Many people think ambivalence means a state of not really caring. But those people would be incorrect, albeit by no fault of their own as this word gets misused all the time. In fact, true ambivalence is, in my opinion, much more interesting than mere indifference. Ambivalence refers to a dissonant state of mind in which two opposing emotions co-exist. In other words, to be ambivalent means to be torn.
This afternoon I began going through Eliana's baby clothes, keeping those that I thought would fit Meron and would be appropriate for the season, tossing those that were too stained to feel good about using again, and designating the too-small stuff for either neighbors or the Care Center in Ethiopia. As you might imagine, going through Eliana's old baby clothes conjured up many emotions. A highly diverse group of emotions pulling me in opposite directions. Ambivalence. Or, a conversation in my head that probably verged on an attack of multiple personality disorder.
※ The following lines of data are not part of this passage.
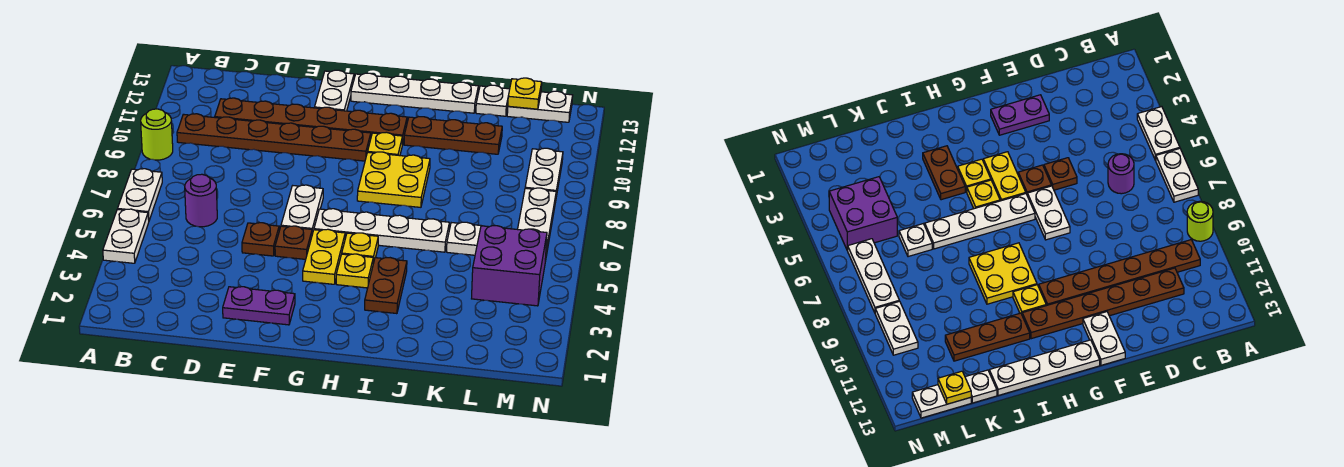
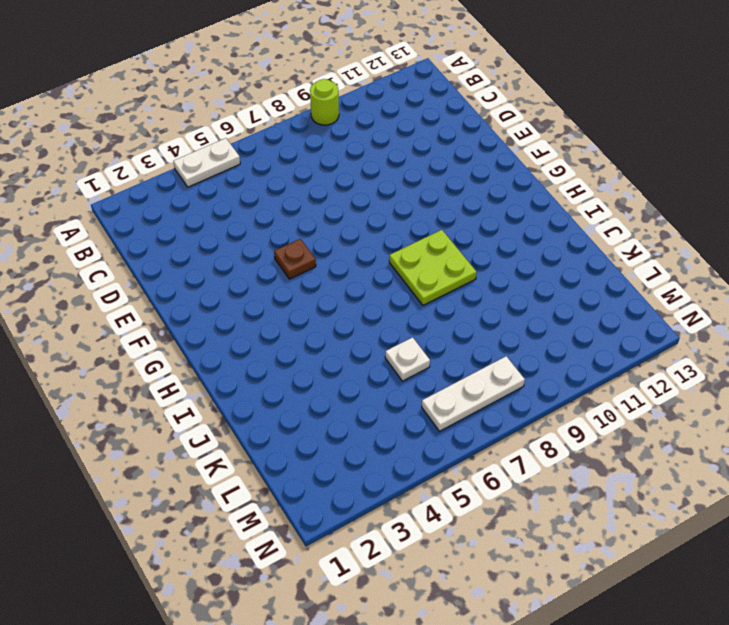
lime 2x2 plate [389,230,477,305] -> yellow 2x2 plate [357,152,430,207]
none -> white 1x2 plate [118,169,162,220]
none -> brown 1x6 plate [177,114,371,161]
none -> purple 1x1 round brick [185,174,217,227]

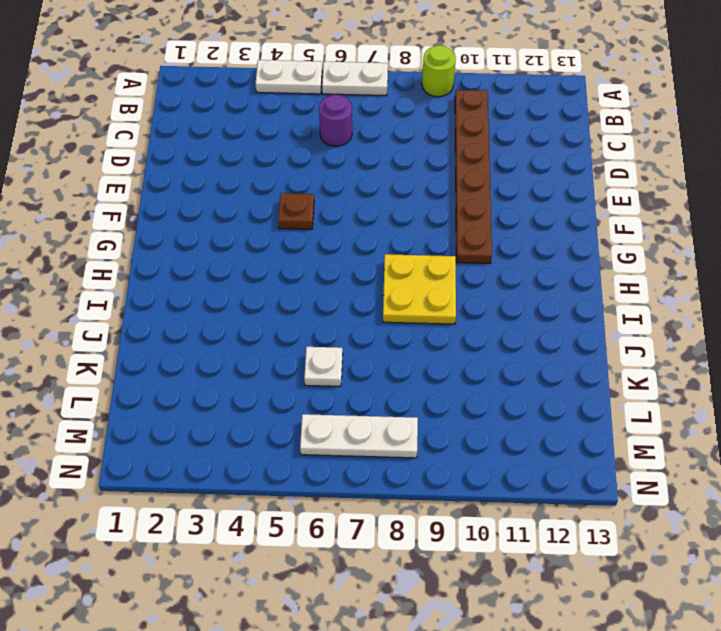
none -> brown 1x6 plate [215,98,407,145]
none -> purple 1x2 plate [223,287,295,325]
none -> brown 1x1 plate [242,223,279,256]

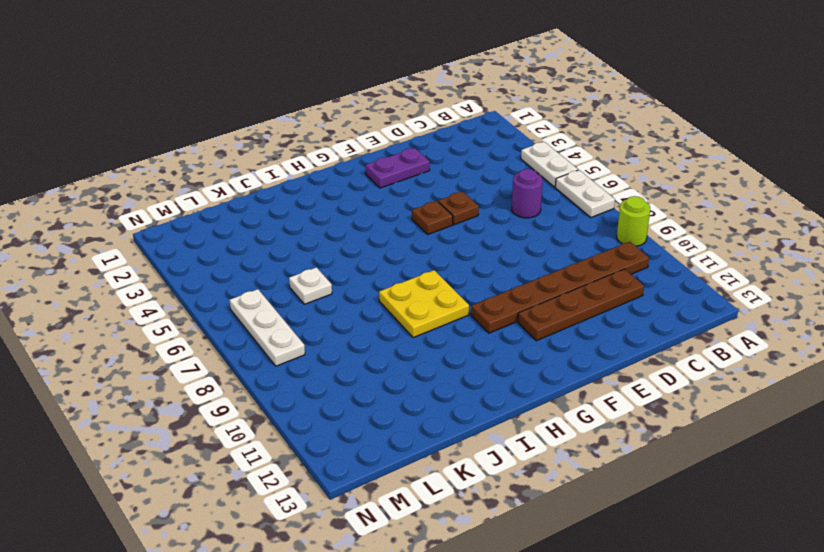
brown 1x4 plate [518,269,644,341] -> brown 1x6 plate [215,98,407,145]
none -> white 1x2 plate [281,185,323,234]
none -> white 1x2 plate [315,70,354,111]
none -> yellow 1x2 plate [303,229,345,284]

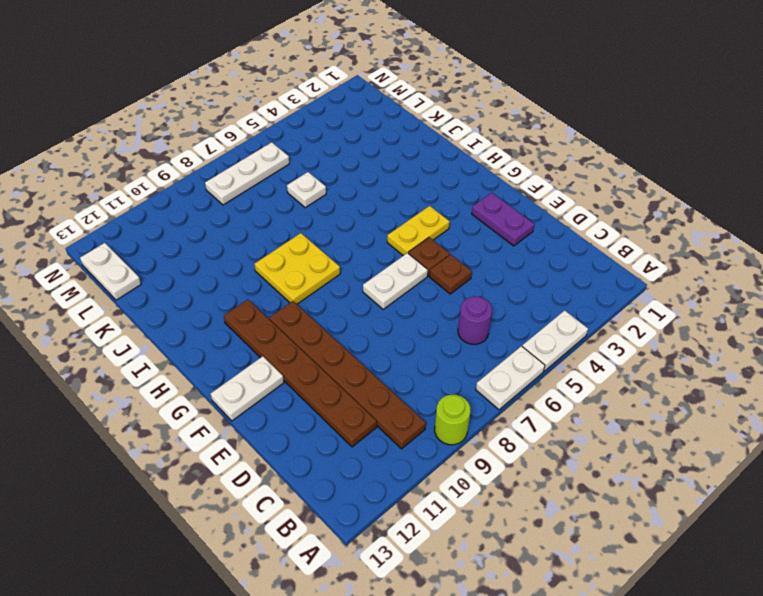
none -> white 1x4 plate [314,209,449,252]
none -> white 1x4 plate [351,73,478,113]
none -> yellow 1x1 plate [336,254,373,288]

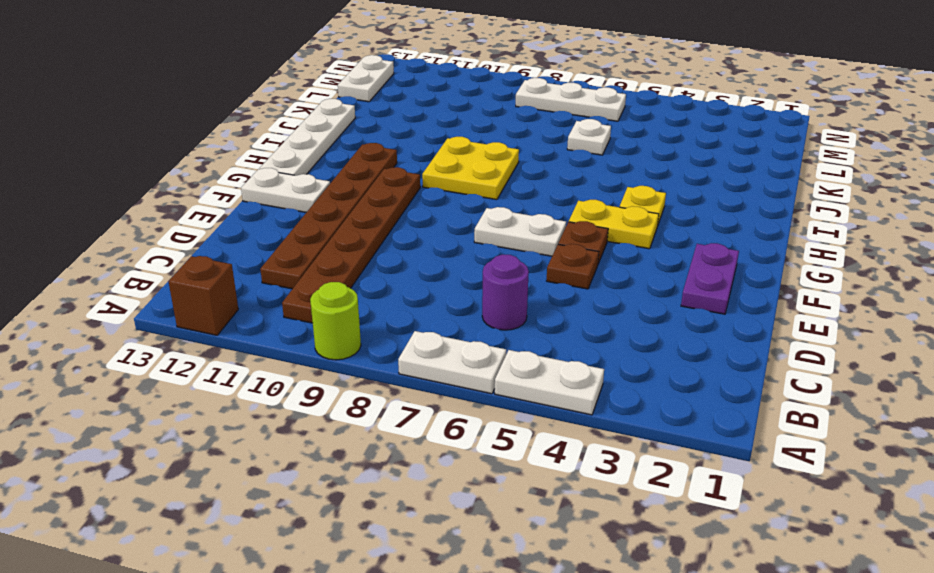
brown 1x1 brick [168,256,238,335] -> none
none -> white 1x4 plate [314,209,449,252]
none -> yellow 1x1 plate [342,233,378,263]
none -> yellow 1x1 plate [368,132,403,156]

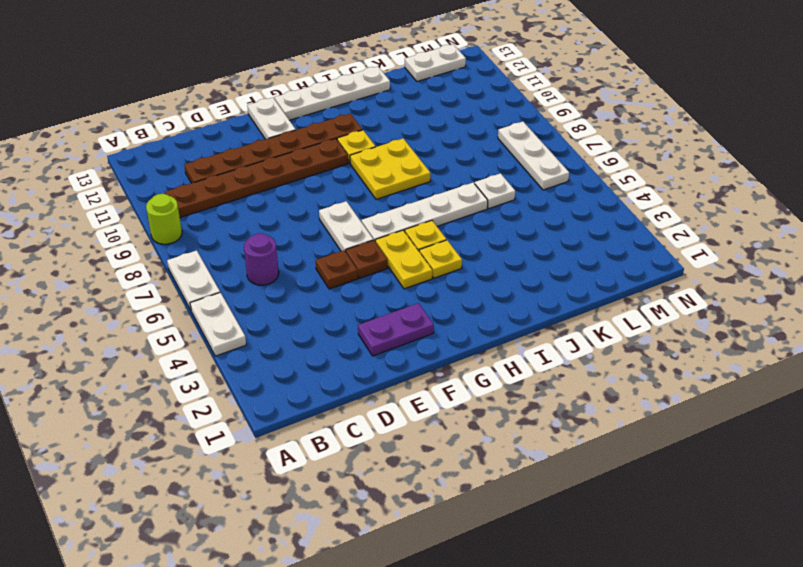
none -> brown 1x2 plate [365,258,407,314]
none -> brown 1x3 plate [404,117,502,154]
none -> white 1x1 plate [476,85,510,116]

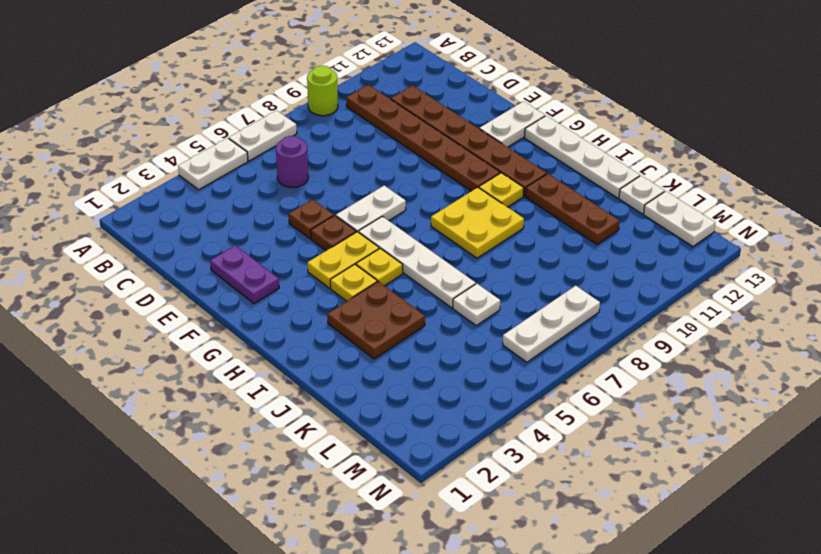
brown 2x2 plate [327,281,425,359] -> brown 1x2 plate [365,258,407,314]
none -> purple 2x2 brick [472,226,547,306]
none -> white 1x2 plate [525,148,563,197]
none -> yellow 1x1 plate [508,78,542,109]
It started out innocently enough, this attack of ambivalence/MPD. I was looking at an adorable pair of Baby Gap size 6-12 month overalls and thought to myself, "Oh my gosh, these are so cute! I'm so excited to have another baby!!!" Immediately, a raspy, low voice emerged from the corner of my brain where the cynical, sleep-deprived, frazzled and bitter old woman lives: "Are you crazy?! Excited for what?! 2 am feedings? endless hours of stacking blocks? Blow-outs? The freakin' Wiggles for crying out loud?" This voice was joined by the cautious woman inside my head, the one who wants to play it safe and gets neither too excited nor too pessimistic about anything - until she has a reason, of course, and then she totally freaks out. She appeared to be taking the crabby-ass lady's side today. "Seriously, Terri," she cautioned, "Remember how tired you were? How bored you were? While it certainly might be better this time around, it's probably best not to allow yourself to get too excited. You'll only be let down when things go entirely the opposite of what you have planned."
And yet, the optimistic mother in me, the one who truly enjoys baking cookies with her daughter on the kitchen floor, going for super-slow walks, taking trips to the zoo, watching oddly composed puppet shows in the living room, and even has some fond memories of watching 3am re-runs of Conan O'Brien, well she just doesn't want to shut up. She wants to be excited. She needs to be excited. After all, this baby is coming and why not be happy about it? Haven't you seen the picture? It's almost hard to imagine a more beautiful creature, and one who most decidedly needs a mother. It totally makes sense to get really, really excited!!
Of course, as soon as this train of thought gets rolling down the track, the other voices rumble in the background, unwilling to be silenced, having learned from the first child that their concerns are well-founded.
And this, my friends, is ambivalence.